While most of us were checked out gearing up for the 4th of July weekend, a little piece of Hollywood history bowed out with grace after 82 years of serving up an all-American diet of shamefully greasy fast food. Even if you'd never dined there, you've driven past Molly's Charbroiled Burger hole-in-the-wall shack on Vine Street enough times to notice when it's gone.
Surrounded by mammoth, flossy new developments like the W Hollywood, The 1600 Vine complex and The Redbury, even a tourist would be able to discern the humble walk-up hut as something left behind from an earlier era with its rusted bar stools and vintage signage. But under its most recent ownership, the Korean Yi family operating the joint for the last 13 years, Vine Street's grimy vestige of the '20s that had long escaped corporate construction overhauls could no longer dodge redevelopment and turned off the deep fryers for good last week as hundreds lined up for their last nitrate-loaded Molly's meal.
Opened in 1929 under the name Mom's Place, the burger stand enjoyed over eight decades of serving seriously wallet-friendly fried fare, undergoing little change in both appearance and menu despite surrounding transformations throughout it's extensive run along the Hollywood Walk of Fame.
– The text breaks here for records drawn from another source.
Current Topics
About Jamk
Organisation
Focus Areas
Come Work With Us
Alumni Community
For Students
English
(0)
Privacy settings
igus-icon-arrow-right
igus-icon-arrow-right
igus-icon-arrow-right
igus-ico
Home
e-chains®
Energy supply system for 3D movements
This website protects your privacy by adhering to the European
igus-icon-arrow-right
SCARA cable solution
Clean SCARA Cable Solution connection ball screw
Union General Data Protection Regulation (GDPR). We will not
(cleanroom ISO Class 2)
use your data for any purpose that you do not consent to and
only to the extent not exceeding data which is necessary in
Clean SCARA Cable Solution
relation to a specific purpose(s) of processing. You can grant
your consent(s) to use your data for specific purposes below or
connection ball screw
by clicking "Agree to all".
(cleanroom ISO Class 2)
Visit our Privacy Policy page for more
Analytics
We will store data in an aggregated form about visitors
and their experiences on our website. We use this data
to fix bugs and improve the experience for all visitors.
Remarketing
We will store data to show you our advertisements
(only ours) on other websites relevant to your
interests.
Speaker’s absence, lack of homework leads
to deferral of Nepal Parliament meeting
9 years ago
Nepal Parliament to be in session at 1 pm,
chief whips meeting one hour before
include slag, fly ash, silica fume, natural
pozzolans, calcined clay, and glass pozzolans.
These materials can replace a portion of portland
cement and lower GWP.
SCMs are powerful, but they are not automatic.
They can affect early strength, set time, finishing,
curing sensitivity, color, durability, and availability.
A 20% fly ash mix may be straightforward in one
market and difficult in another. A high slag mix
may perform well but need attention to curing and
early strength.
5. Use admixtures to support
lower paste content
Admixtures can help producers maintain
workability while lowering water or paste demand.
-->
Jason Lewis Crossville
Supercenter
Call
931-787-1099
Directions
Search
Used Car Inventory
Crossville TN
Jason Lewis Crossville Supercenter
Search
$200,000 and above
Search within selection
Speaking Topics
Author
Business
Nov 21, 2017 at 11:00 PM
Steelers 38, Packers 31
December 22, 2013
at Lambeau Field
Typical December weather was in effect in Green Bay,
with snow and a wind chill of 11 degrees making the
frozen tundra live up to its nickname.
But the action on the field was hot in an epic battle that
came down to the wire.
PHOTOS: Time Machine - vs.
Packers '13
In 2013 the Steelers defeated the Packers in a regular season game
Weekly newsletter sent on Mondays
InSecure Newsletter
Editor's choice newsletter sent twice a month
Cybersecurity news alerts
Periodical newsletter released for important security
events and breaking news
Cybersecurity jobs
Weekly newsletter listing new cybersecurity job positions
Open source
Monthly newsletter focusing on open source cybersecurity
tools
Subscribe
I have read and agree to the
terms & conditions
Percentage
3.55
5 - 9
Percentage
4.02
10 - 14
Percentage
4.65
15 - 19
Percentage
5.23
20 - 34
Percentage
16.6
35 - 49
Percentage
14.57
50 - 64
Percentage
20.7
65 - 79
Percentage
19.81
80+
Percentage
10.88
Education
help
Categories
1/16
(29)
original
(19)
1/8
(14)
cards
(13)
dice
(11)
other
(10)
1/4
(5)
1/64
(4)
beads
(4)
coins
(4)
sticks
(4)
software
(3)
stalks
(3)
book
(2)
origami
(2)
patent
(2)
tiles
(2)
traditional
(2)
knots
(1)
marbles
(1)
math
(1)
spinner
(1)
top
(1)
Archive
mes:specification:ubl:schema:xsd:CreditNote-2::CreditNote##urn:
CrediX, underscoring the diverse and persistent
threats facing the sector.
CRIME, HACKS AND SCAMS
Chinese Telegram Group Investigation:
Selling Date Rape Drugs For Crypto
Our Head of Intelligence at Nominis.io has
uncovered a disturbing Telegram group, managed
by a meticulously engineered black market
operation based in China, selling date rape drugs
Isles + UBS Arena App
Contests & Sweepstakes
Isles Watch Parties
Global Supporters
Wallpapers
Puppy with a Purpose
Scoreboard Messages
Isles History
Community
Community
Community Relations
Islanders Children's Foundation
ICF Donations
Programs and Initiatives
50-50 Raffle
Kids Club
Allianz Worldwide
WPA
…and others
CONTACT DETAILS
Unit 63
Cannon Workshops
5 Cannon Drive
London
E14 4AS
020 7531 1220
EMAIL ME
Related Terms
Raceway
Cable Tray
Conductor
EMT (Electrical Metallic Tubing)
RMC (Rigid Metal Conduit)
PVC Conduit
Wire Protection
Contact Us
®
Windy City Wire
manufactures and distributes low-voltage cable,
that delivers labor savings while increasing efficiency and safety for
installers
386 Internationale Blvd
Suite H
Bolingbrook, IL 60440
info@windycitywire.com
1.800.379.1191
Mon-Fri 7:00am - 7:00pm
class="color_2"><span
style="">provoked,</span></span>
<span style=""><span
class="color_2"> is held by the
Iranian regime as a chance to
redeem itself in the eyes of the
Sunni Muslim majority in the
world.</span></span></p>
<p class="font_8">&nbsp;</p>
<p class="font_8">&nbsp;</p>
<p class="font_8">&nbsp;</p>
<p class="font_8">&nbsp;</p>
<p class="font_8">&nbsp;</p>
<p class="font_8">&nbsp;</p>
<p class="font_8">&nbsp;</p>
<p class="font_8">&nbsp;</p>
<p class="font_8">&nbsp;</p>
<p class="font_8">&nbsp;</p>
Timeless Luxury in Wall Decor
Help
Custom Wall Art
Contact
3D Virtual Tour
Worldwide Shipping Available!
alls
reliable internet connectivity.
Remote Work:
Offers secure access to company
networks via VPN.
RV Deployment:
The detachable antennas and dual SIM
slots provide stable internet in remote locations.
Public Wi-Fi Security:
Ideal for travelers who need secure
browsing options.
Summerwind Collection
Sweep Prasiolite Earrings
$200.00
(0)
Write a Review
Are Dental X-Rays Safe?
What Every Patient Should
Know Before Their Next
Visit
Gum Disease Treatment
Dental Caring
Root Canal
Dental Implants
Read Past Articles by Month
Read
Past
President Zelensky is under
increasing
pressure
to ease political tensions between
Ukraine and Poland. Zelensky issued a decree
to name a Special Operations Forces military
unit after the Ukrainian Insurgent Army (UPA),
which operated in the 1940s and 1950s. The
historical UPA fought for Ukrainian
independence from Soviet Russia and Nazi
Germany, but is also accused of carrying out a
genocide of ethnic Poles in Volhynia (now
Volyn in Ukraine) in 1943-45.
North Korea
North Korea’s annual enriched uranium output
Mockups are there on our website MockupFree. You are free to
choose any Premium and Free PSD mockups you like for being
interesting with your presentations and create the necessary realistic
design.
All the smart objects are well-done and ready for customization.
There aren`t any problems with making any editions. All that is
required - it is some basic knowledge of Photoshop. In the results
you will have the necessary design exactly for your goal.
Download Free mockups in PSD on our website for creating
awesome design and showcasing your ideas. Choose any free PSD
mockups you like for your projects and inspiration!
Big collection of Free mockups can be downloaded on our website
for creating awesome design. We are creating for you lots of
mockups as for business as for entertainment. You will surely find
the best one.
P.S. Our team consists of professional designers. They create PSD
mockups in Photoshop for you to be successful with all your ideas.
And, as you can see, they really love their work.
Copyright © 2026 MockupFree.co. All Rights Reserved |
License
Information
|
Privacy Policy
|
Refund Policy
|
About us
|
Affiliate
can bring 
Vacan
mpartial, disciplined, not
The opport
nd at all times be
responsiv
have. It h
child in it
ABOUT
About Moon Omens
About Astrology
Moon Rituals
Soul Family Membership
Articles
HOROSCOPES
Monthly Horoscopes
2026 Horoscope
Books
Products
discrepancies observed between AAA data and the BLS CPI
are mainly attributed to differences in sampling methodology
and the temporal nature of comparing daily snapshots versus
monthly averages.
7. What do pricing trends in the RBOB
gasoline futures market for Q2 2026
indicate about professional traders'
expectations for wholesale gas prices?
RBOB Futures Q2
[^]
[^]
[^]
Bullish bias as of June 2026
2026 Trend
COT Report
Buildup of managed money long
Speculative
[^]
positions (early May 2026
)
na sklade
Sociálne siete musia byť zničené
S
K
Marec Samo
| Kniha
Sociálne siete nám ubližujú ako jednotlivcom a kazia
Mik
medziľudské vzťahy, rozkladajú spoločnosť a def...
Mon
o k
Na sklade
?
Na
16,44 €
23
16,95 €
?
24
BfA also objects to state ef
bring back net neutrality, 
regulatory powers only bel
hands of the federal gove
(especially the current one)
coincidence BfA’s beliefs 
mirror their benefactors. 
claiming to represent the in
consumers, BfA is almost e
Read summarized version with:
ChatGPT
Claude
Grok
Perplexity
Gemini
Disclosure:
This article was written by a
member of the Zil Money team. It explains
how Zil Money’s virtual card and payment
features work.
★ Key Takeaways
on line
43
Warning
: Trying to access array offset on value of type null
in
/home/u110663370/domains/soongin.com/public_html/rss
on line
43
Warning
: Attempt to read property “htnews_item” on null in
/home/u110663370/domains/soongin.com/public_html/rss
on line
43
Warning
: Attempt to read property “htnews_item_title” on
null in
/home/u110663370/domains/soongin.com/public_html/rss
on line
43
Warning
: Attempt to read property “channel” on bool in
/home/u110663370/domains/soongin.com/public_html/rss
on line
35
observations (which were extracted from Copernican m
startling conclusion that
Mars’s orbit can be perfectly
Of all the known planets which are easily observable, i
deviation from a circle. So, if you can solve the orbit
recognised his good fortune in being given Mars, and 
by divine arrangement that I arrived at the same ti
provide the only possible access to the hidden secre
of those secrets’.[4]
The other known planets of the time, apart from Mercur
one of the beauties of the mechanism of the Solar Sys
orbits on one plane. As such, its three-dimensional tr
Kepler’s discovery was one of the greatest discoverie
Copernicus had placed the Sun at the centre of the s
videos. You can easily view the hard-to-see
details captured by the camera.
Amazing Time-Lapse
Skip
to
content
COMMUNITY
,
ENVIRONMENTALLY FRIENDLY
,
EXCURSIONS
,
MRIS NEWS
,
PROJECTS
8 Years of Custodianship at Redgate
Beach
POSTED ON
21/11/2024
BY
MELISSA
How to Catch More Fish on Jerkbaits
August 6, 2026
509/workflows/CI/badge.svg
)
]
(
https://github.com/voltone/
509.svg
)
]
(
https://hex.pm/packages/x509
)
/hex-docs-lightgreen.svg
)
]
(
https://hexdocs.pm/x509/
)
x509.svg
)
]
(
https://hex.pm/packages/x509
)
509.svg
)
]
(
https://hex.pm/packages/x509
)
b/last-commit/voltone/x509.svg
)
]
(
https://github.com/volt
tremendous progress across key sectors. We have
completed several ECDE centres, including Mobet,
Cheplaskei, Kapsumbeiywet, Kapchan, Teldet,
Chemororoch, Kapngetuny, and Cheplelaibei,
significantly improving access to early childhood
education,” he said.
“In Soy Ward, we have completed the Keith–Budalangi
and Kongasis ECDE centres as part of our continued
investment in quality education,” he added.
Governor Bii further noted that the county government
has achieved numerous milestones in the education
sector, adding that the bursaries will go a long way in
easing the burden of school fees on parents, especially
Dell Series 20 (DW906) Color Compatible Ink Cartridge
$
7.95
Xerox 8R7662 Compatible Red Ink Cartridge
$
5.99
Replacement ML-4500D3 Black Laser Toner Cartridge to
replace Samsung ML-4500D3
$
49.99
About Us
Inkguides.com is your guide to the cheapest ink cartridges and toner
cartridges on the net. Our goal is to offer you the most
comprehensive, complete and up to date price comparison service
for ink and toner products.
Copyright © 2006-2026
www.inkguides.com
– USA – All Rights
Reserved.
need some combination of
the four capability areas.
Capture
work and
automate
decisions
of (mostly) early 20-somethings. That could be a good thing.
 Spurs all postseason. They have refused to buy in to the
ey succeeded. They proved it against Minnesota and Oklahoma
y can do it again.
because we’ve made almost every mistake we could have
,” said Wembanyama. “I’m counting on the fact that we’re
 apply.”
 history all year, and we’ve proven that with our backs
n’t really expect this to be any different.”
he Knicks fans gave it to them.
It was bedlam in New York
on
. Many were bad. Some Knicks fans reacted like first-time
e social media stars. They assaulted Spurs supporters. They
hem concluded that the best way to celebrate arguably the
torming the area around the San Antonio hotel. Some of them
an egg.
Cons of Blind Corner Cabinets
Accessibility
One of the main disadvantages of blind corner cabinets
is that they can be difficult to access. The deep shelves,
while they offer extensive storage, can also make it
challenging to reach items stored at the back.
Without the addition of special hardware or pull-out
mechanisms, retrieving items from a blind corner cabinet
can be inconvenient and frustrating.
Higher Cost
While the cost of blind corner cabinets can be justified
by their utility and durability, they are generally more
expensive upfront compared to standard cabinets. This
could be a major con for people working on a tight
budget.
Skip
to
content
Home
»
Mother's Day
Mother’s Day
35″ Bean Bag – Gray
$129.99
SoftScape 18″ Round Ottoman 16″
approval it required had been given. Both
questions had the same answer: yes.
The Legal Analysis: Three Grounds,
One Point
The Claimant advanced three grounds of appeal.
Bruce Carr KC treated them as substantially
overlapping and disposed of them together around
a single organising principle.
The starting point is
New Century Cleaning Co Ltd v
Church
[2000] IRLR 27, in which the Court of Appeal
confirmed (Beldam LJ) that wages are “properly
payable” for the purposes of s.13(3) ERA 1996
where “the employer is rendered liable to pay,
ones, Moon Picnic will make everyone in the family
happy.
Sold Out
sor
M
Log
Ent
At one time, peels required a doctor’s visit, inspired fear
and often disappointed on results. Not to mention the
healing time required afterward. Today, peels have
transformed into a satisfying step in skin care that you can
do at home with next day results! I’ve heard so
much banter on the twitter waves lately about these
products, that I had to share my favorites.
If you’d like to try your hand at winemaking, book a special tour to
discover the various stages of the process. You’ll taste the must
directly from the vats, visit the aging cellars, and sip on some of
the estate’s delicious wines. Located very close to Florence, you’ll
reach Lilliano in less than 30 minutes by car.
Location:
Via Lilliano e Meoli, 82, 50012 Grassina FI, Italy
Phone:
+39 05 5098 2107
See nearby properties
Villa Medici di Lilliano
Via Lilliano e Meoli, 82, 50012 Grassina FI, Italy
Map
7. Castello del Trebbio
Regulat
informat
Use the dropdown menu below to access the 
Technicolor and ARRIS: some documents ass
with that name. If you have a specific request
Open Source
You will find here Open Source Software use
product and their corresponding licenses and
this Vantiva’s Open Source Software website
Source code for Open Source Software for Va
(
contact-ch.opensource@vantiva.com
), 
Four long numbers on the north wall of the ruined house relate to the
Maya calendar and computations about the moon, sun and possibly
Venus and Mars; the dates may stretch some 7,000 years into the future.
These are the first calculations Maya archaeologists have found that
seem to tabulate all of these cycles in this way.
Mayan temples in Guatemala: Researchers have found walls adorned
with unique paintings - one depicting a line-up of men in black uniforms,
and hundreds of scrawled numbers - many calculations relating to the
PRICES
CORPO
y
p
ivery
But what many perceived as charm and authenticity despite its intrinsic seediness made Molly's an eyesore to the Los Angeles Redevelopment Agency and "contributed to the blight along Vine Street between Hollywood and Sunset boulevards." As part of the project for a complete overhaul of the block, the burger stand was acquired for a total of $1.1 million.
Before the takeover to turn the property into a slick $57-million office tower, the Yis found a way to give back to the community that had embraced them for so many years with all sales raised from the hundreds who got their final fix on Molly's closing day benefited the Social Services at Blessed Sacrament Inc. for the homeless.